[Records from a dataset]
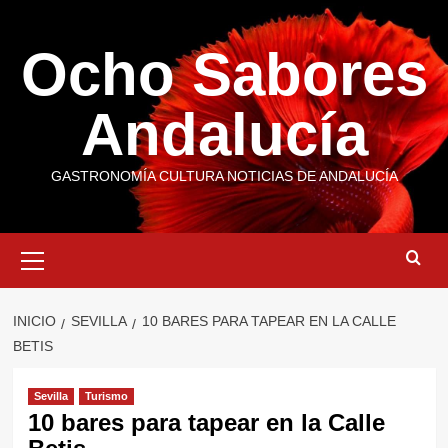
Saltar
al
Ocho Sabores
contenido
Andalucía
GASTRONOMÍA CULTURA NOTICIAS DE ANDALUCÍA
Menú
primario
INICIO
SEVILLA
10 BARES PARA TAPEAR EN LA CALLE
BETIS
Sevilla
Turismo
10 bares para tapear en la Calle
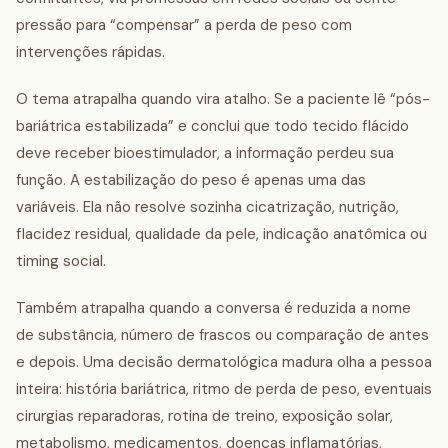
pressão para “compensar” a perda de peso com
intervenções rápidas.
O tema atrapalha quando vira atalho. Se a paciente lê “pós-
bariátrica estabilizada” e conclui que todo tecido flácido
deve receber bioestimulador, a informação perdeu sua
função. A estabilização do peso é apenas uma das
variáveis. Ela não resolve sozinha cicatrização, nutrição,
flacidez residual, qualidade da pele, indicação anatômica ou
timing social.
Também atrapalha quando a conversa é reduzida a nome
de substância, número de frascos ou comparação de antes
e depois. Uma decisão dermatológica madura olha a pessoa
inteira: história bariátrica, ritmo de perda de peso, eventuais
cirurgias reparadoras, rotina de treino, exposição solar,
metabolismo, medicamentos, doenças inflamatórias,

- [EXERCISE PROMPT]:
With "perda" as the string to match, show every line of the entries above that has it.

- [FINAL ANSWER]:
pressão para “compensar” a perda de peso com
inteira: história bariátrica, ritmo de perda de peso, eventuais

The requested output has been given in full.